Berita BANDUNG, FaktaindonesiaNews.com – Penjabat Gubernur Jawa Barat, Bey Machmudin, menekankan pentingnya pembentukan ekosistem pemerintahan yang berintegritas melalui kehadiran Forum Penyuluh Antikorupsi Ahli Pembangun Integritas (PAKSIAPI) Jawa Barat. Hal ini disampaikannya saat mengukuhkan 50 anggota Forum PAKSIAPI dalam sebuah acara di Aula Barat Gedung Sate, Kota Bandung, pada Kamis (30/01/2025).
Sinergi dalam Pencegahan Korupsi
Bey Machmudin menegaskan bahwa pemberantasan korupsi tidak bisa hanya mengandalkan Aparat Penegak Hukum (APH) dan pemerintah. Upaya ini harus melibatkan berbagai elemen, termasuk Inspektorat di tingkat kabupaten/kota serta pemangku kepentingan lainnya.
“Korupsi tidak mungkin hanya dicegah oleh APH dan pemerintah saja. Diperlukan keterlibatan banyak pihak, termasuk Inspektorat di kabupaten dan kota serta berbagai elemen lainnya, untuk memberikan edukasi dan pencegahan korupsi sejak dini,” ujar Bey.
Peran Strategis Forum PAKSIAPI
Forum PAKSIAPI yang terdiri dari Inspektorat dari 27 kabupaten/kota serta perwakilan kementerian/lembaga memiliki peran penting dalam sosialisasi dan edukasi pencegahan korupsi. Bey Machmudin mengapresiasi komitmen para penyuluh antikorupsi dan ahli pembangun integritas yang tergabung dalam forum ini.
“Saya mengapresiasi seluruh penyuluh antikorupsi dan ahli pembangun integritas yang telah berkomitmen menanamkan nilai-nilai kejujuran, transparansi, dan akuntabilitas,” tuturnya.
Ia juga menekankan bahwa para penyuluh memiliki peran krusial dalam mendorong perubahan perilaku, baik di lingkungan pemerintahan, dunia usaha, pendidikan, maupun masyarakat luas.

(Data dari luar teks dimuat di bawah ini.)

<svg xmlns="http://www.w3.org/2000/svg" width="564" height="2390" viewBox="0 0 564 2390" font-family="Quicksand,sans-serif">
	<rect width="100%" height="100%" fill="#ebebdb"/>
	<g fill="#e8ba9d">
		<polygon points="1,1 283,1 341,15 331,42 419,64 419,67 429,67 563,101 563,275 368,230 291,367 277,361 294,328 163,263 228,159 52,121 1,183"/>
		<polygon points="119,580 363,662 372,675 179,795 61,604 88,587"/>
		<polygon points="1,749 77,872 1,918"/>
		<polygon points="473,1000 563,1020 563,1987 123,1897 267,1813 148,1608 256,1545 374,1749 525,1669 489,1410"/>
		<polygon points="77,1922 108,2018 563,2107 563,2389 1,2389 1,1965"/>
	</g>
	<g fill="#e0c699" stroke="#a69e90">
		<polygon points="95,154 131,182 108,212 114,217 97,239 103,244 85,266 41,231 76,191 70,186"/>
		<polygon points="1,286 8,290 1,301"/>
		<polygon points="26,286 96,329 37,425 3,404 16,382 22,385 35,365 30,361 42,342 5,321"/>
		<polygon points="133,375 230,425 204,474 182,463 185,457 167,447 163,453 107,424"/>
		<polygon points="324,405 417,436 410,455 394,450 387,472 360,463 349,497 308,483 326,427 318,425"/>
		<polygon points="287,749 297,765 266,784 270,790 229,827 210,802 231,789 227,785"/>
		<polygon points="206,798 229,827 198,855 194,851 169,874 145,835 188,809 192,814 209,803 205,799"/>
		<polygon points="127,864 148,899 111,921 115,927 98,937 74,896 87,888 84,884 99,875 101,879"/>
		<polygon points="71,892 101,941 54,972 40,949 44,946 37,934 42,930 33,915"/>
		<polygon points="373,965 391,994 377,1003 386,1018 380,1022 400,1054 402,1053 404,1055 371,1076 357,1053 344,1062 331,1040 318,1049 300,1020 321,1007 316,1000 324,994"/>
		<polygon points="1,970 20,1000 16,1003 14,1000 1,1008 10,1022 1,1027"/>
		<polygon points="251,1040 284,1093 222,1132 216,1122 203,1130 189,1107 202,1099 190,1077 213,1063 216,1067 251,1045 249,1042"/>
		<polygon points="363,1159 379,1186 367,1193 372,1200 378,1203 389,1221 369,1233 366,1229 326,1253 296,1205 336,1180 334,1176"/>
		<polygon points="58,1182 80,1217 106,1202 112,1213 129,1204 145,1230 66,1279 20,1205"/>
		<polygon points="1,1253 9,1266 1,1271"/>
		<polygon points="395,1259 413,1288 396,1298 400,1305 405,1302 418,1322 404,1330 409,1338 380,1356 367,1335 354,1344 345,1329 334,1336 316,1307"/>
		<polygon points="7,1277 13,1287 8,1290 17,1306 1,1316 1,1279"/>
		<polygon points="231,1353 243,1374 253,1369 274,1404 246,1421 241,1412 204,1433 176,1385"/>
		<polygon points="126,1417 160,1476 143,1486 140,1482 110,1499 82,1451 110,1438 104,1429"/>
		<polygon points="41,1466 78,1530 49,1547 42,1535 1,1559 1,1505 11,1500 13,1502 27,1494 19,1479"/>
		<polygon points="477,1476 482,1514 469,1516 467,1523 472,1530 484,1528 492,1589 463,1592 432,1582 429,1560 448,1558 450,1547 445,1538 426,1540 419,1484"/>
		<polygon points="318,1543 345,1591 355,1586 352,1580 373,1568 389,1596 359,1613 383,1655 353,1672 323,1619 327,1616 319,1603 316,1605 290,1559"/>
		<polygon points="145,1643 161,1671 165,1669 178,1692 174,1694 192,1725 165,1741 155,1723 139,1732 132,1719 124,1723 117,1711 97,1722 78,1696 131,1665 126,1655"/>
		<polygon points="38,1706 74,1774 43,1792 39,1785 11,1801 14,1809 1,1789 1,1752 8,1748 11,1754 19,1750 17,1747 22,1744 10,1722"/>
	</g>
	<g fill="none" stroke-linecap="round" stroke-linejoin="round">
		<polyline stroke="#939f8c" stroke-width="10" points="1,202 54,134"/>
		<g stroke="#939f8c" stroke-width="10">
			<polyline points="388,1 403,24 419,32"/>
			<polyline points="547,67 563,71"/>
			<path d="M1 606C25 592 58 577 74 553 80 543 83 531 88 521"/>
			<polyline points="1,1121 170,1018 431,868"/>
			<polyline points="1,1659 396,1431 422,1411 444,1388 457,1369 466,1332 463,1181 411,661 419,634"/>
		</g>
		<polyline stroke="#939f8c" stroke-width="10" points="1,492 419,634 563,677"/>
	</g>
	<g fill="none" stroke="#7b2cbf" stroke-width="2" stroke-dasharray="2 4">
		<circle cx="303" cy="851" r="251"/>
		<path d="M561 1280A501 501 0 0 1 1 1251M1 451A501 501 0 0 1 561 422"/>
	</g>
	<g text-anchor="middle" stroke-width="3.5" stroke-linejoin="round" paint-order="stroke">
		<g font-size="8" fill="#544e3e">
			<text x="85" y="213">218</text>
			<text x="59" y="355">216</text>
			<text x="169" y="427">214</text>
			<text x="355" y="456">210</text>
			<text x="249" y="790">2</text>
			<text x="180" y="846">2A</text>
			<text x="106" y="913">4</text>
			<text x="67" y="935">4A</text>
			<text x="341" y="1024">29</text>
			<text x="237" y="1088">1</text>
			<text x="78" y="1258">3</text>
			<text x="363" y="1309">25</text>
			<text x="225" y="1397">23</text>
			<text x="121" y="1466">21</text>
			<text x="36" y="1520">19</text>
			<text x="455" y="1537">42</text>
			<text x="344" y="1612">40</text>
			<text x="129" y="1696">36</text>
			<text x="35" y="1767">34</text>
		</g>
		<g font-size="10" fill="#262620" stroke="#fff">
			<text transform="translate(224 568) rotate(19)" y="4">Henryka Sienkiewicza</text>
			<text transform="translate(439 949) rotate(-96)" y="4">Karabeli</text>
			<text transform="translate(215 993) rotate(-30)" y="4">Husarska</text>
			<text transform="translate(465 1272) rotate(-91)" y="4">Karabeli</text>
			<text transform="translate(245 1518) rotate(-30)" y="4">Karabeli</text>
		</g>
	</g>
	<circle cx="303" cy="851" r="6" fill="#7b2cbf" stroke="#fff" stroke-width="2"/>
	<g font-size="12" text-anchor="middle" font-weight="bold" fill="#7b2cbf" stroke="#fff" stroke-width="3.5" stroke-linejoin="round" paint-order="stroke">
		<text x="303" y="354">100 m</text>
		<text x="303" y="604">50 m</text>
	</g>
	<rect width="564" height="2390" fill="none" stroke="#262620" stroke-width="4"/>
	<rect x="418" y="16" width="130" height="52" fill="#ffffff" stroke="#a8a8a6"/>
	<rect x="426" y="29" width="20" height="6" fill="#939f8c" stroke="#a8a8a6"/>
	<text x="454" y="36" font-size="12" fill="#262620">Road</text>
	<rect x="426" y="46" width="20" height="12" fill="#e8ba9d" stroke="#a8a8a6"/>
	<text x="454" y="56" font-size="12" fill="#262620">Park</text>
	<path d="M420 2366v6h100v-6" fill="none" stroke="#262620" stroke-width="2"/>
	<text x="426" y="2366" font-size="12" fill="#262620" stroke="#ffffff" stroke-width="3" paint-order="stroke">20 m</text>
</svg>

Forum PAKSIAPI sebagai Agen Perubahan
Bey berharap Forum PAKSIAPI dapat menjadi wadah aktif dalam memberikan edukasi dan advokasi kepada masyarakat untuk meningkatkan kesadaran akan bahaya korupsi.
“Forum ini harus mampu menjadi agen perubahan di lingkungannya masing-masing, sehingga dapat membantu membangun budaya antikorupsi yang kuat,” katanya.
Lebih lanjut, ia menekankan pentingnya kerja kolektif dengan pemangku kepentingan untuk memperkuat upaya pencegahan korupsi agar lebih efektif dan berkelanjutan.
“Inspektorat Daerah Provinsi Jawa Barat dan Inspektorat Kabupaten/Kota perlu meningkatkan koordinasi dalam membina Forum PAKSIAPI. Pendidikan antikorupsi harus dirancang secara sistematis dan akuntabel, sehingga seluruh pihak memiliki komitmen bersama dalam pencegahan dan pemberantasan korupsi,” tambahnya.
Dengan pengukuhan Forum PAKSIAPI, diharapkan langkah-langkah konkret dalam membangun budaya integritas dan antikorupsi di Jawa Barat dapat berjalan secara terencana, efektif, dan memberikan dampak luas bagi masyarakat.